=== TASK DETAILS ===
For this exercise, print all of the entries exactly as given.

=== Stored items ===
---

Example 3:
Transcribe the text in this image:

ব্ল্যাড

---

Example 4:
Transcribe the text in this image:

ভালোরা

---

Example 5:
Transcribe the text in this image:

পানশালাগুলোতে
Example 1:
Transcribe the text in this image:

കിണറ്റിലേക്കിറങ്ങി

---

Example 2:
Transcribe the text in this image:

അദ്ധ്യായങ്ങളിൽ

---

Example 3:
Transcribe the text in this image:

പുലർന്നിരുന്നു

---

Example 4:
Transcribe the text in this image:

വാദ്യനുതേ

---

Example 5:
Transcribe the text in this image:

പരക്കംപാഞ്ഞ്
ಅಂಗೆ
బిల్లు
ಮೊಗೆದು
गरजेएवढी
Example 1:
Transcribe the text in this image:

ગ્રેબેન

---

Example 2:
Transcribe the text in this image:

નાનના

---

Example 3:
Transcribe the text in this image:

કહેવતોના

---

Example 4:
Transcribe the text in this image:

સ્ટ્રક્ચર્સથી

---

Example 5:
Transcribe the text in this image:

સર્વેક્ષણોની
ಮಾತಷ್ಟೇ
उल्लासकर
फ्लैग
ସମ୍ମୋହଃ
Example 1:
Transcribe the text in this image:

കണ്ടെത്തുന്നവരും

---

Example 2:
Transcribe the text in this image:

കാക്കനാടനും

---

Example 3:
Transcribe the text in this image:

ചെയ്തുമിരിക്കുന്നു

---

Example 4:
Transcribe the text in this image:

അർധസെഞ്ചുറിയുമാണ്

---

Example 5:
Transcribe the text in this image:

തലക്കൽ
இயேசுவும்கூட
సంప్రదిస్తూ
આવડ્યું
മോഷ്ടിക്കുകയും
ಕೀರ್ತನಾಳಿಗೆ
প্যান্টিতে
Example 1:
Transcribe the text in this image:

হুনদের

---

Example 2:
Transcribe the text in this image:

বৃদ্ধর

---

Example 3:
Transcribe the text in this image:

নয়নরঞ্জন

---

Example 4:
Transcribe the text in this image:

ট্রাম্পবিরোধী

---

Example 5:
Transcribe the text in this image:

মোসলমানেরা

=== EXERCISE RESULT ===
---

Example 3:
Transcribe the text in this image:

ব্ল্যাড

---

Example 4:
Transcribe the text in this image:

ভালোরা

---

Example 5:
Transcribe the text in this image:

পানশালাগুলোতে
Example 1:
Transcribe the text in this image:

കിണറ്റിലേക്കിറങ്ങി

---

Example 2:
Transcribe the text in this image:

അദ്ധ്യായങ്ങളിൽ

---

Example 3:
Transcribe the text in this image:

പുലർന്നിരുന്നു

---

Example 4:
Transcribe the text in this image:

വാദ്യനുതേ

---

Example 5:
Transcribe the text in this image:

പരക്കംപാഞ്ഞ്
ಅಂಗೆ
బిల్లు
ಮೊಗೆದು
गरजेएवढी
Example 1:
Transcribe the text in this image:

ગ્રેબેન

---

Example 2:
Transcribe the text in this image:

નાનના

---

Example 3:
Transcribe the text in this image:

કહેવતોના

---

Example 4:
Transcribe the text in this image:

સ્ટ્રક્ચર્સથી

---

Example 5:
Transcribe the text in this image:

સર્વેક્ષણોની
ಮಾತಷ್ಟೇ
उल्लासकर
फ्लैग
ସମ୍ମୋହଃ
Example 1:
Transcribe the text in this image:

കണ്ടെത്തുന്നവരും

---

Example 2:
Transcribe the text in this image:

കാക്കനാടനും

---

Example 3:
Transcribe the text in this image:

ചെയ്തുമിരിക്കുന്നു

---

Example 4:
Transcribe the text in this image:

അർധസെഞ്ചുറിയുമാണ്

---

Example 5:
Transcribe the text in this image:

തലക്കൽ
இயேசுவும்கூட
సంప్రదిస్తూ
આવડ્યું
മോഷ്ടിക്കുകയും
ಕೀರ್ತನಾಳಿಗೆ
প্যান্টিতে
Example 1:
Transcribe the text in this image:

হুনদের

---

Example 2:
Transcribe the text in this image:

বৃদ্ধর

---

Example 3:
Transcribe the text in this image:

নয়নরঞ্জন

---

Example 4:
Transcribe the text in this image:

ট্রাম্পবিরোধী

---

Example 5:
Transcribe the text in this image:

মোসলমানেরা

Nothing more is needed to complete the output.